- [READING PASSAGE]:
2017 Latest Caselaw 7184 Bom

Citation : 2017 Latest Caselaw 7184 Bom
Judgement Date : 14 September, 2017

Bombay High Court
Ujwala Gopaldas Ramekar And 2 ... vs National Insurance Company ... on 14 September, 2017
Bench: S.B. Shukre
                                              1




      IN THE HIGH COURT OF JUDICATURE AT BOMBAY,

                       NAGPUR BENCH : NAGPUR



First Appeal   No.  664 of 2005 

Appellants             :          1)  Ujwala wd/o Gopal Ramekar, aged about

                                  23 years, Occ: Household work

                                  2) Sau Leelabai w/o Rustamrao Ramekar,

                                  aged about 50 years, Occ: Household work

                                  3) Rustam s/o Balaji Ramekar, aged about 

                                  58 years, Occ: Business

                                  All residents of Warur Jaluka, Tahsil Akot,

                                  District Akola

                                  versus

Respondents            :          1)   National Insurance Company Limited,

Opp. Open Air Theatre, M. G. Road, Akola

2) Leeladhar Gulabchandji Rathi, aged adult,

Occ: Business, resident of Telhara, Tahsil

Akot, District Akola

3) Subhash s/o Dhondu Suratne, aged adult,

Occ: Driver, resident of Popatkheda, Tahsil

Akot, District Akola

Shri Sagar Katkar, Advocate for appellant

Shri Shashikant Borkar, Advocate for respondent no. 1

None appears for respondents no. 2 and 3

Coram : S. B. Shukre, J

Dated : 14th September 2017

Oral Judgment

1. This appeal challenges legality and correctness of the Award

dated 25th August 2003 passed in MACP No. 43 of 2005 by the Member,

Motor Accident Claims Tribunal, Akot. By this Award, learned Tribunal

has granted compensation of Rs. 1,80,900/- inclusive of no fault liability

together with interest @ 9% per annum from the date of petition till

realization to the appellants/original claimants who were respectively

widow, mother and father of deceased Gopal Ramekar.

- [QUESTIONS]:
(a) In the court judgment, what annual interest rate did the Tribunal award on the compensation?
(b) Resume the court judgment on the motor accident compensation appeal, picking up right after its last sentence.

- [SUPPLIED MATERIAL]:

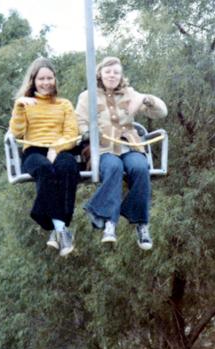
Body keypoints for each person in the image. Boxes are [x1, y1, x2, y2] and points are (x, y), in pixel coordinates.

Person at [75, 56, 168, 250]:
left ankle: (141, 223)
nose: (112, 75)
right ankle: (110, 222)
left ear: (121, 75)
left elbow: (161, 113)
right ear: (100, 73)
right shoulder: (88, 96)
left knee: (140, 168)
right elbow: (80, 123)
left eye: (116, 72)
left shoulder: (129, 93)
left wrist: (146, 99)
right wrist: (90, 134)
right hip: (103, 148)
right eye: (108, 71)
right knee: (114, 167)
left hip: (129, 145)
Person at [9, 57, 81, 257]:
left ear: (55, 80)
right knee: (44, 170)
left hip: (60, 148)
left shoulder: (64, 104)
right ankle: (61, 230)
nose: (46, 82)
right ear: (33, 81)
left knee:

- [ANSWERS BY ITEM NUMBER]:
(a) 9% per annum, from the date of the petition until realization.

(b)
2. Deceased Gopal lost his precious life at the age of 26 years in

a vehicular accident which occurred on Akot-Akola Road near Wani-

Warula Phata diversion on 23.12.2002 at about 16.20 hours. At that

time, deceased Gopal was driving Bajaj M-80 moped and it was hit by the

rear side of the offending vehicle, a truck bearing registration No. MHV-

9886 approaching from the opposite direction of Bajaj M-80 moped. The

accident occurred because of rash and negligent driving of the offending

truck by its driver. It was contended that at the time of accident, driver

of the offending vehicle tried to overtake a black-yellow taxi and as the

driver of the offending vehicle could not get proper judgment of the

vehicles approaching from the opposite direction, the rear side of the

truck came to be dashed against the approaching vehicle i.e. Bajaj Moped

rode by deceased Gopal. One Prafulla Rathi was riding pillion on this

Bajaj moped. In the accident, deceased Gopal sustained grievous injuries

and died of them on the spot. The pillion rider Rathi, however, escaped

with only few injuries.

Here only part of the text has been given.